WHAT THE TASK REQUIRES:
Every entry that follows is to be duplicated exactly.

(Stored data)
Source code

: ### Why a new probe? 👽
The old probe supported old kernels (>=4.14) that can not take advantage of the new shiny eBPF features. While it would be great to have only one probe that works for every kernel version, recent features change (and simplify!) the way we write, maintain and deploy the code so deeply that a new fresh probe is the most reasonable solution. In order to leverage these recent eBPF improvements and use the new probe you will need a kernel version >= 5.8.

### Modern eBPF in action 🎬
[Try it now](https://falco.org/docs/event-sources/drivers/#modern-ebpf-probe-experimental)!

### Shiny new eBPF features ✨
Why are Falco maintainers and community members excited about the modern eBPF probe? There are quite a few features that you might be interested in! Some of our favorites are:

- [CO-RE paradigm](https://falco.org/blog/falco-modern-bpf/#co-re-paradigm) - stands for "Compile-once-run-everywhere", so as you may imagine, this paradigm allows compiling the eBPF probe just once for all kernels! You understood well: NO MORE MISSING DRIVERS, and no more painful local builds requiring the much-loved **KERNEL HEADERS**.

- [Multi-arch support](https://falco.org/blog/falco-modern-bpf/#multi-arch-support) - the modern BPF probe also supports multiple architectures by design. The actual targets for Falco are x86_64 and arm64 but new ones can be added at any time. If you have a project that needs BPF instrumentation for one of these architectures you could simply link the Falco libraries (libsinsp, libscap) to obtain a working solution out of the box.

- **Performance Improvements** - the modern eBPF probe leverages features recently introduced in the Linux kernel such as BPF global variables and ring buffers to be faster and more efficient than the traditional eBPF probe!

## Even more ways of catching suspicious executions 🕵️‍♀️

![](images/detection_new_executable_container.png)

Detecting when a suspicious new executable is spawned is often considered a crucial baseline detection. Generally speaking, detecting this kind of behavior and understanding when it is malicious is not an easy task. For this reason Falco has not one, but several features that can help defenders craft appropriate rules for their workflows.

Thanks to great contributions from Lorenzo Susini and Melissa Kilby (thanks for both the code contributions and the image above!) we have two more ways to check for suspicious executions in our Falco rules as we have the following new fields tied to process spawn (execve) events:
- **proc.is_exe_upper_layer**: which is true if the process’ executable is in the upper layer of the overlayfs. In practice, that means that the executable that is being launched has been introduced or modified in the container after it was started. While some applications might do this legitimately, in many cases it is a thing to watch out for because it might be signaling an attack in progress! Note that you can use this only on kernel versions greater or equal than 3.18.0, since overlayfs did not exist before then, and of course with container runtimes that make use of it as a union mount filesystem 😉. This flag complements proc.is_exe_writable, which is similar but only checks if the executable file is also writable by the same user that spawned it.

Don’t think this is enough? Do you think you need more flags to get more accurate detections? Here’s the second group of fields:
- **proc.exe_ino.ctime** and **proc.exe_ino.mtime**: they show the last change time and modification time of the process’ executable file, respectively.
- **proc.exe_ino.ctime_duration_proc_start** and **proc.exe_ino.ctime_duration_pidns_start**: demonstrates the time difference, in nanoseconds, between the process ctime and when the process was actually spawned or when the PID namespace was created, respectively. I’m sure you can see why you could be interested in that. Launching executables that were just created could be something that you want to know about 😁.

WRITTEN RESPONSE:
Source code

: ### Why a new probe? 👽
The old probe supported old kernels (>=4.14) that can not take advantage of the new shiny eBPF features. While it would be great to have only one probe that works for every kernel version, recent features change (and simplify!) the way we write, maintain and deploy the code so deeply that a new fresh probe is the most reasonable solution. In order to leverage these recent eBPF improvements and use the new probe you will need a kernel version >= 5.8.

### Modern eBPF in action 🎬
[Try it now](https://falco.org/docs/event-sources/drivers/#modern-ebpf-probe-experimental)!

### Shiny new eBPF features ✨
Why are Falco maintainers and community members excited about the modern eBPF probe? There are quite a few features that you might be interested in! Some of our favorites are:

- [CO-RE paradigm](https://falco.org/blog/falco-modern-bpf/#co-re-paradigm) - stands for "Compile-once-run-everywhere", so as you may imagine, this paradigm allows compiling the eBPF probe just once for all kernels! You understood well: NO MORE MISSING DRIVERS, and no more painful local builds requiring the much-loved **KERNEL HEADERS**.

- [Multi-arch support](https://falco.org/blog/falco-modern-bpf/#multi-arch-support) - the modern BPF probe also supports multiple architectures by design. The actual targets for Falco are x86_64 and arm64 but new ones can be added at any time. If you have a project that needs BPF instrumentation for one of these architectures you could simply link the Falco libraries (libsinsp, libscap) to obtain a working solution out of the box.

- **Performance Improvements** - the modern eBPF probe leverages features recently introduced in the Linux kernel such as BPF global variables and ring buffers to be faster and more efficient than the traditional eBPF probe!

## Even more ways of catching suspicious executions 🕵️‍♀️

![](images/detection_new_executable_container.png)

Detecting when a suspicious new executable is spawned is often considered a crucial baseline detection. Generally speaking, detecting this kind of behavior and understanding when it is malicious is not an easy task. For this reason Falco has not one, but several features that can help defenders craft appropriate rules for their workflows.

Thanks to great contributions from Lorenzo Susini and Melissa Kilby (thanks for both the code contributions and the image above!) we have two more ways to check for suspicious executions in our Falco rules as we have the following new fields tied to process spawn (execve) events:
- **proc.is_exe_upper_layer**: which is true if the process’ executable is in the upper layer of the overlayfs. In practice, that means that the executable that is being launched has been introduced or modified in the container after it was started. While some applications might do this legitimately, in many cases it is a thing to watch out for because it might be signaling an attack in progress! Note that you can use this only on kernel versions greater or equal than 3.18.0, since overlayfs did not exist before then, and of course with container runtimes that make use of it as a union mount filesystem 😉. This flag complements proc.is_exe_writable, which is similar but only checks if the executable file is also writable by the same user that spawned it.

Don’t think this is enough? Do you think you need more flags to get more accurate detections? Here’s the second group of fields:
- **proc.exe_ino.ctime** and **proc.exe_ino.mtime**: they show the last change time and modification time of the process’ executable file, respectively.
- **proc.exe_ino.ctime_duration_proc_start** and **proc.exe_ino.ctime_duration_pidns_start**: demonstrates the time difference, in nanoseconds, between the process ctime and when the process was actually spawned or when the PID namespace was created, respectively. I’m sure you can see why you could be interested in that. Launching executables that were just created could be something that you want to know about 😁.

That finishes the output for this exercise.